Congresso Nacional, 12 de junho de
2020
Senador DAVI ALCOLUMBRE
Presidente da Mesa do Congresso
Nacional
MP 979/2020 foi revogada
Vale ressaltar que, no mesmo dia
12 de junho, o Presidente da República editou a MP 981/2020 revogando a MP
979/2020.
Foi a primeira vez que isso
ocorreu?
NÃO. Segundo informa o site da Câmara
dos Deputados (Agência Câmara de Notícias) a devolução de medidas provisórias
pelo Presidente do Congresso já ocorreu em outras ocasiões:
• MP 33/89 (editada pelo
Presidente José Sarney): exonerava, a partir de 1º de março de 1989, os servidores
da administração federal admitidos sem concurso público e que não tinham
adquirido estabilidade.

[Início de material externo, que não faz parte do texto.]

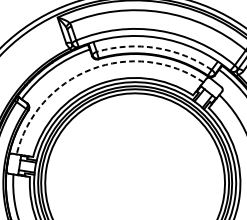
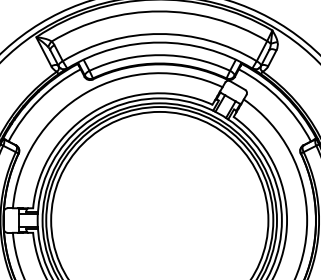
arc: (156, 48) -> (159, 55), dashed -> solid
arc: (91, 69) -> (86, 92), dashed -> solid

A MP foi devolvida pelo presidente do Senado em
exercício, Senador José Ignacio Ferreira, que a considerou “flagrantemente
inconstitucional” com o argumento de que a demissão de servidores não estáveis,
por se tratar de mero ato administrativo, não requeria a manifestação do Poder
Legislativo.
• MP 446/2008 (editada pelo
Presidente Lula): alterava as regras para concessão e renovação do Certificado
de Entidade Beneficente de Assistência Social. Foi devolvida pelo Senador
Garibaldi Alves sob o argumento de que não estavam presentes os requisitos de
urgência e relevância.
• MP 669/2015 (editada pela Presidente
Dilma Rousseff): definia regras sobre a desoneração da folha de pagamento das
empresas. O Presidente do Congresso Renan Calheiros argumentou à época que
“aumentar impostos por medida provisória” e "sem a mínima discussão com o
Congresso Nacional, é apequenar o Parlamento, é diminuir e desrespeitar suas
prerrogativas institucionais e o próprio Estado Democrático de Direito”.
Vale ressaltar que essa devolução
da medida provisória é tida como um ato político, com alta carga simbólica e,
nas vezes em que ocorreu, não enfrentou resistência do chefe do Poder
Executivo. Em razão disso, o STF nunca foi chamado a se manifestar sobre a
constitucionalidade desse procedimento.